Sinks: xml.etree.ElementTree.parse, xml.etree.ElementTree.fromstring, lxml.etree.parse, lxml.etree.fromstring, xml.dom.minidom.parse, xml.dom.minidom.parseString

# VULNERABLE
from xml.etree import ElementTree as ET
from flask import request

def parse_xml():
    data = request.get_data()      # source
    tree = ET.fromstring(data)     # sink: XXE
    return tree.find("name").text

9. ReDoS (Regex Denial of Service)

Severity: MEDIUM

Occurs when user-controlled input is compiled as a regex pattern or matched against a complex pattern, potentially causing catastrophic backtracking.

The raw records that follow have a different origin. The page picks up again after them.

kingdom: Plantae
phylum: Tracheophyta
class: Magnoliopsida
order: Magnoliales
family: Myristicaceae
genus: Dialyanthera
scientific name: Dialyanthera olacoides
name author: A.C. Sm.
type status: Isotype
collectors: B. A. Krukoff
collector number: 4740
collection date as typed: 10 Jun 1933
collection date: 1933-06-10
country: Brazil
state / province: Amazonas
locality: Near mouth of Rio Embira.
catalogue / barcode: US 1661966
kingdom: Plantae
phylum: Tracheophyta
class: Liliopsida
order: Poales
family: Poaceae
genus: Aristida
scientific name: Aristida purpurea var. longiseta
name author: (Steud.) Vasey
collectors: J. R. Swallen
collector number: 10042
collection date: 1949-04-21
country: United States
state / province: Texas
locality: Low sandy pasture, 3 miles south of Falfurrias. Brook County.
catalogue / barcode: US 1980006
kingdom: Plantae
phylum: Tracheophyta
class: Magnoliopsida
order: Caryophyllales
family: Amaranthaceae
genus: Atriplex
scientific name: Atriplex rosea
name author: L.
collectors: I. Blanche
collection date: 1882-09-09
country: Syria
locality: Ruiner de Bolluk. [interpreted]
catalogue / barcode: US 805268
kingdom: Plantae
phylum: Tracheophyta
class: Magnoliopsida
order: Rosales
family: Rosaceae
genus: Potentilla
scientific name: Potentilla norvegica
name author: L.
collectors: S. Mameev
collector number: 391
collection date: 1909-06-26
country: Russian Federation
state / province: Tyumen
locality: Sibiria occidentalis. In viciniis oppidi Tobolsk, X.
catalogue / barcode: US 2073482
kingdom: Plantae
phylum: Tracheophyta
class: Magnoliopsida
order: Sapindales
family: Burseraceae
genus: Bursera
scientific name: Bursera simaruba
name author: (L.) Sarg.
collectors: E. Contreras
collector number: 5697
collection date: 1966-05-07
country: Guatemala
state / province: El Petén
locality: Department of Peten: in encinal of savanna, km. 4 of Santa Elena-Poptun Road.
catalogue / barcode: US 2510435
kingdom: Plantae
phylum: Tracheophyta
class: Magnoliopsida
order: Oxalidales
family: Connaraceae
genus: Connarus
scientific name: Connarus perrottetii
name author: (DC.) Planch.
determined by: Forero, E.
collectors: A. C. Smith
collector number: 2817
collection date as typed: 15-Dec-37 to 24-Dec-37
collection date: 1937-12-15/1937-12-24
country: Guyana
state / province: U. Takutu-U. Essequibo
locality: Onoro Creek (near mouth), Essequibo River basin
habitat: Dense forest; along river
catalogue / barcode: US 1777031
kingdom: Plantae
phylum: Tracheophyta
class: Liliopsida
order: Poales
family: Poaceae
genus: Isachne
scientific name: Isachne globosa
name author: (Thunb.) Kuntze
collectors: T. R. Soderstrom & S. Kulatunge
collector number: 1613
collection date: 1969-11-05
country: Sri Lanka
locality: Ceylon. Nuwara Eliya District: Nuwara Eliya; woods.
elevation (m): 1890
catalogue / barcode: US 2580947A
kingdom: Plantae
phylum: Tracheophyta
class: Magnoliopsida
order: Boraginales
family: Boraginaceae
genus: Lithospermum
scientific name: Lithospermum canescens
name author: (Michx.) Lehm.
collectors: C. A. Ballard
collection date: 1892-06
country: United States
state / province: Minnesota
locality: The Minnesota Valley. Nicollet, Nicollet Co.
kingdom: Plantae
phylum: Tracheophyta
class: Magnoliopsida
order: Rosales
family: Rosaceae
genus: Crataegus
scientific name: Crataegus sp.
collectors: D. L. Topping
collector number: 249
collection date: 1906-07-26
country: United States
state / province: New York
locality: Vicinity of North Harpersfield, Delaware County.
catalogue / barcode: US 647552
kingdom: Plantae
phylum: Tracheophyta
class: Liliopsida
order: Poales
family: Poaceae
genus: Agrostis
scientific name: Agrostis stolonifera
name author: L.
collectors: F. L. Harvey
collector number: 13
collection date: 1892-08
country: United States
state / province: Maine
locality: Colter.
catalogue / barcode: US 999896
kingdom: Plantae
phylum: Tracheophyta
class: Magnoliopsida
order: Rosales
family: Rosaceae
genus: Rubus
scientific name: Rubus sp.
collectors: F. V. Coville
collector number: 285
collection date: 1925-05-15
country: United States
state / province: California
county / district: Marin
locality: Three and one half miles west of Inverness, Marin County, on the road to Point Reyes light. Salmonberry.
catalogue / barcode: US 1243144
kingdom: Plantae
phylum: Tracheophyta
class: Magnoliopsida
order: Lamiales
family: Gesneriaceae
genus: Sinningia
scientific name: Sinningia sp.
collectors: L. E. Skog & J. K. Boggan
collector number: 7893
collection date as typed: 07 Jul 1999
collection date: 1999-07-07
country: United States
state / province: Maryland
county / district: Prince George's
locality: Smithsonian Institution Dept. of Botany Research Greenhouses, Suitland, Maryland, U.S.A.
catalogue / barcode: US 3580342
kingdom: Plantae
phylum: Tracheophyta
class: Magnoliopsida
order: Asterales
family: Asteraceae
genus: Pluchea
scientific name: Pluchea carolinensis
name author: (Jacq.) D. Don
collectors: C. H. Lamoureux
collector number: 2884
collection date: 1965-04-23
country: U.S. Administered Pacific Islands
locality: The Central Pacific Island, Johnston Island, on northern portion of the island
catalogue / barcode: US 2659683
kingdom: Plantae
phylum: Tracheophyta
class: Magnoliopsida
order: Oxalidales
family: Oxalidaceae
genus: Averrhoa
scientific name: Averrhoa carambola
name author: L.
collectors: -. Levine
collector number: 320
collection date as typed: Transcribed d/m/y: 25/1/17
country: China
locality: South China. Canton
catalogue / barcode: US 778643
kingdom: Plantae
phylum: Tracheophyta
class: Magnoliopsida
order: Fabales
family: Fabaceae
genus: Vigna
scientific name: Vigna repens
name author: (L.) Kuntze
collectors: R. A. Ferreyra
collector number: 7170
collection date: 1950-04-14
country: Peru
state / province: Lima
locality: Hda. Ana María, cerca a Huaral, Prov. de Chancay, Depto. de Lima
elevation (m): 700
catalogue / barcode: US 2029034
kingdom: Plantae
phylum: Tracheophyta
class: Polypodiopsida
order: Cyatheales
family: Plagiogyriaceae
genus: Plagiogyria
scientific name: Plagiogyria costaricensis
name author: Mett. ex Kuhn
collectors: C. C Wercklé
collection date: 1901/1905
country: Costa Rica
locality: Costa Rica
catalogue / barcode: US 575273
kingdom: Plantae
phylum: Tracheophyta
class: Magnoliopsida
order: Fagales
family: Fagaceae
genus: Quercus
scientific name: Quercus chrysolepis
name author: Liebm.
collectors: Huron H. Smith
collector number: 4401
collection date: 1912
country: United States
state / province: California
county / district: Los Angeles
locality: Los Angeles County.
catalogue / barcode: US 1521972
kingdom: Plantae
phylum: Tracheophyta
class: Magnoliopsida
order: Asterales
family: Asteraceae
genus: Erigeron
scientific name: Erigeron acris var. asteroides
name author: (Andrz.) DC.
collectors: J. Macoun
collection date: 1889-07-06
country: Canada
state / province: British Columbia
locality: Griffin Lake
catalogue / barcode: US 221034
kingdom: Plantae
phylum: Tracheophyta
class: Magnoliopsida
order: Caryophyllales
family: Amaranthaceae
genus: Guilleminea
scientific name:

Sinks: re.compile, re.match, re.search

# VULNERABLE
import re
from flask import request

def validate():
    pattern = request.args.get("pattern")  # source
    if re.match(pattern, "test"):          # sink: ReDoS
        return "match"

Taint Propagation Rules

PyAegis propagates taint through the following expression types:

Expression Behaviour
x = source() x becomes tainted
y = x y becomes tainted if x is tainted
z = f"{x} literal" z becomes tainted (f-string)
z = x + " suffix" z becomes tainted (string concat)
z = x % fmt z becomes tainted (%-format)
z = [x, y] z becomes tainted if any element is tainted
z = {"k": x} z becomes tainted if any value is tainted
z = x.attr z becomes tainted if x is tainted
z = x[key] z becomes tainted if x is tainted
z += x z becomes tainted if x is tainted
z = sanitizer(x) z is clean regardless of x
z = local_fn(x) inter-procedural: z tainted if local_fn returns tainted given x

Adding Custom Detectors

To detect a custom sink or add a framework-specific source:

# custom_rules.yml
inputs:
  - my_framework.get_user_input
  - my_framework.Request.body

sinks:
  - my_dangerous_exec
  - my_framework.shell_run
  - legacy_lib.*

sanitizers:
  - my_project.utils.clean_html
  - my_project.validators.validate_path
pyaegis ./src --rules custom_rules.yml

Glob patterns (*, ?, [seq]) follow Python's fnmatch module semantics.